Równie dyskretnie wrócił do niego półtora miesiąca temu. Jak nieoficjalnie dowiedział się DZIENNIK, 28 lutego do warszawskiego sądu rejestrowego wpłynął wniosek o wznowienie rejestracji Samoobrony Andrzeja Leppera. Była to reakcja na skierowanie sprawy weksli do Trybunału Konstytucyjnego przez marszałka Sejmu Marka Jurka. Według naszych ustaleń, nowa partia ma pełnić funkcję szalupy ratunkowej dla działaczy obecnej Samoobrony.



Jak się okazuje, nie jedyną. Kilka miesięcy temu Krzysztof Filipek zarejestrował bowiem Samoobronę Ruch Społeczny, którą początkowo chcieli założyć dawni działacze skłóceni z Lepperem. "Filipek po prostu nas wyprzedził i przejął nazwę, którą wymyśliliśmy my" - żali się były senator Samoobrony Henryk Dzido.



Na tym jednak nie koniec. Jeden z czołowych polityków Samoobrony twierdzi, że Lepper zamierza rejestrować kolejne Samoobrony. "Chcemy zająć jak najwięcej nazw. Jeśli naprawdę nas zdelegalizują, to przynajmniej będziemy mieli w czym wybierać. Niewykluczone, że następna w kolejce będzie Chrześcijańska Socjaldemokracja Samoobrona" - śmieje się.



Obie Samoobrony są kluczowymi elementami awaryjnego planu, który Lepper wymyślił na wypadek, gdyby Trybunał zdelegalizował jego obecną partię. Jego współpracownicy nie chcą jednak zdradzać szczegółów tego scenariusza. - Faktycznie, mamy taki plan, ale nic więcej nie powiem, bo nie chcę wywoływać wilka z lasu - ucina wiceszef Samoobrony Janusz Maksymiuk. "Jesteśmy pewni, że Trybunał orzeknie po naszej myśli" - dodaje rzecznik partii Mateusz Piskorski.

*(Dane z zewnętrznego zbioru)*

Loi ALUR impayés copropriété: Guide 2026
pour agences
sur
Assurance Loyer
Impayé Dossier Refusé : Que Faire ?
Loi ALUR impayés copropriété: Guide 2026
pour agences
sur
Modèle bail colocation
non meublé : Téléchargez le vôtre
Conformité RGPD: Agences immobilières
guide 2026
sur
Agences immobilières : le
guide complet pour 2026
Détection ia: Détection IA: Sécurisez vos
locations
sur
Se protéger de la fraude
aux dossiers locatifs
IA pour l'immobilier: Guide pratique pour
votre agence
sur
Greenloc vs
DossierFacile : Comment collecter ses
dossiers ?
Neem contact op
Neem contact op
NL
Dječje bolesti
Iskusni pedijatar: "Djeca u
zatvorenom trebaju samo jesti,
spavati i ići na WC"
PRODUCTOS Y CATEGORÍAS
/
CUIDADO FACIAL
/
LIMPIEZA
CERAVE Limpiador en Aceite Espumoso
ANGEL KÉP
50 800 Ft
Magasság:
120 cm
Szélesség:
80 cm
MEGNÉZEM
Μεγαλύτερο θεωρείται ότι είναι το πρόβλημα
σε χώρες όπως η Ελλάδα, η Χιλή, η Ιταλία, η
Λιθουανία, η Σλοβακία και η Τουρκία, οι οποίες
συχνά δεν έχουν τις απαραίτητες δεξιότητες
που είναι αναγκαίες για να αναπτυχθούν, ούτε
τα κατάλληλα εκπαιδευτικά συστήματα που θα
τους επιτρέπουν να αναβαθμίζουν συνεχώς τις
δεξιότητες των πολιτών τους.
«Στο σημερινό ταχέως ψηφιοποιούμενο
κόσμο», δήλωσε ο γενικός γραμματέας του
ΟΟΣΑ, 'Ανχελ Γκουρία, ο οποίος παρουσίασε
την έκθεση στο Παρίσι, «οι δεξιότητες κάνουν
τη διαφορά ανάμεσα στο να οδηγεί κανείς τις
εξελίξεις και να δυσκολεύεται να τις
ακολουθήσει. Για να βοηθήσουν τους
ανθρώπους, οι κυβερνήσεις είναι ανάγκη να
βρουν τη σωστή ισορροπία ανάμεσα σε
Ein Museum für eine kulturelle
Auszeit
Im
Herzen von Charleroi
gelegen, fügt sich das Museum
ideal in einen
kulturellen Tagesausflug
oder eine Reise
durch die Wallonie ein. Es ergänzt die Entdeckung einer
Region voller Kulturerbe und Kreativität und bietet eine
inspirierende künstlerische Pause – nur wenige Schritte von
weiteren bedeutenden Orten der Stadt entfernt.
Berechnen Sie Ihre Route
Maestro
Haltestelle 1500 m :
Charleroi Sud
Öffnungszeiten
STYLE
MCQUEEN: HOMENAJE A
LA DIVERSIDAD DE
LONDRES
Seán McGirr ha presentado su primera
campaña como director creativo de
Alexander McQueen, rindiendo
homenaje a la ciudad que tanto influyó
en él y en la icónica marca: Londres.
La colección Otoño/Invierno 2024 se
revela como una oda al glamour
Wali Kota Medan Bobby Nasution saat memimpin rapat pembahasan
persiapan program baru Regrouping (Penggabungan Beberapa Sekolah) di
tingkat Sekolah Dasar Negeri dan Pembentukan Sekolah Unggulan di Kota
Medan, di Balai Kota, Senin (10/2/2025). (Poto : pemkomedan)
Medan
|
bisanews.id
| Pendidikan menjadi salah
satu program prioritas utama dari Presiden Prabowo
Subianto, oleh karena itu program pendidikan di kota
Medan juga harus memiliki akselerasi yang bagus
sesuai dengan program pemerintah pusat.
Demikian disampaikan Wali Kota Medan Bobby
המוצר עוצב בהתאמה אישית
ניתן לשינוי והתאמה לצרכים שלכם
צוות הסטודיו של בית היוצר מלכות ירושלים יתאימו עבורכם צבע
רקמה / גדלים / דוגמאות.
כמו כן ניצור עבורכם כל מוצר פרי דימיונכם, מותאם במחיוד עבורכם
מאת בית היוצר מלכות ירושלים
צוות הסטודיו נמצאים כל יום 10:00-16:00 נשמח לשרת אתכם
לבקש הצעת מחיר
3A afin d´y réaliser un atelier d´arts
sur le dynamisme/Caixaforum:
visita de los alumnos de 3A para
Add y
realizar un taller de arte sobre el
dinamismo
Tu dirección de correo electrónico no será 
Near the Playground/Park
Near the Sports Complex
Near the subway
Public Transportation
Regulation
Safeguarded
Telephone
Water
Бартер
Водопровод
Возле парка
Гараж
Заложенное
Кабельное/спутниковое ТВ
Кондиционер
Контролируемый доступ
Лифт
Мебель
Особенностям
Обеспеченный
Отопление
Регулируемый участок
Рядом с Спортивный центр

Bardziej rozmowni są za to byli działacze. "Jeśli Samoobrona RP zostanie zdelegalizowana, to jej członkowie uciekną raczej do Samoobrony RS a nie do Samoobrony Andrzeja Leppera. Nazwy tych dwóch pierwszych partii różnią się tylko jedną literką. Wyborcy mogą się nie zorientować. To całkiem sprytne" - przyznaje poseł poprzedniej kadencji Henryk Ostrowski, który śledzi sprawę weksli swojej byłej partii. "Z sygnałów, które do mnie docierają z otoczenia Leppera, wynika, że ta delegalizacja jest im nawet na rękę" - dodaje. Wraz z partią znikną bowiem jej długi. Skomplikuje to również sprawę odzyskania weksli przez ludzi, którzy kandydowali z list Samoobrony.



Nie oznacza to jednak, że delegalizacja przyniesie Lepperowi same korzyści. Likwidacja partii będzie prawdopodobnie oznaczać konieczność pożegnania się z subwencjami budżetowymi. Biorąc pod uwagę, że Samoobrona kasuje z tego tytułu ok. 13 mln zł rocznie, będzie to ogromna strata. - Przyznaję, że nie mamy pomysłu, jak rozwiązać tę kwestię - rozkłada ręce jeden z prominentnych polityków Samoobrony.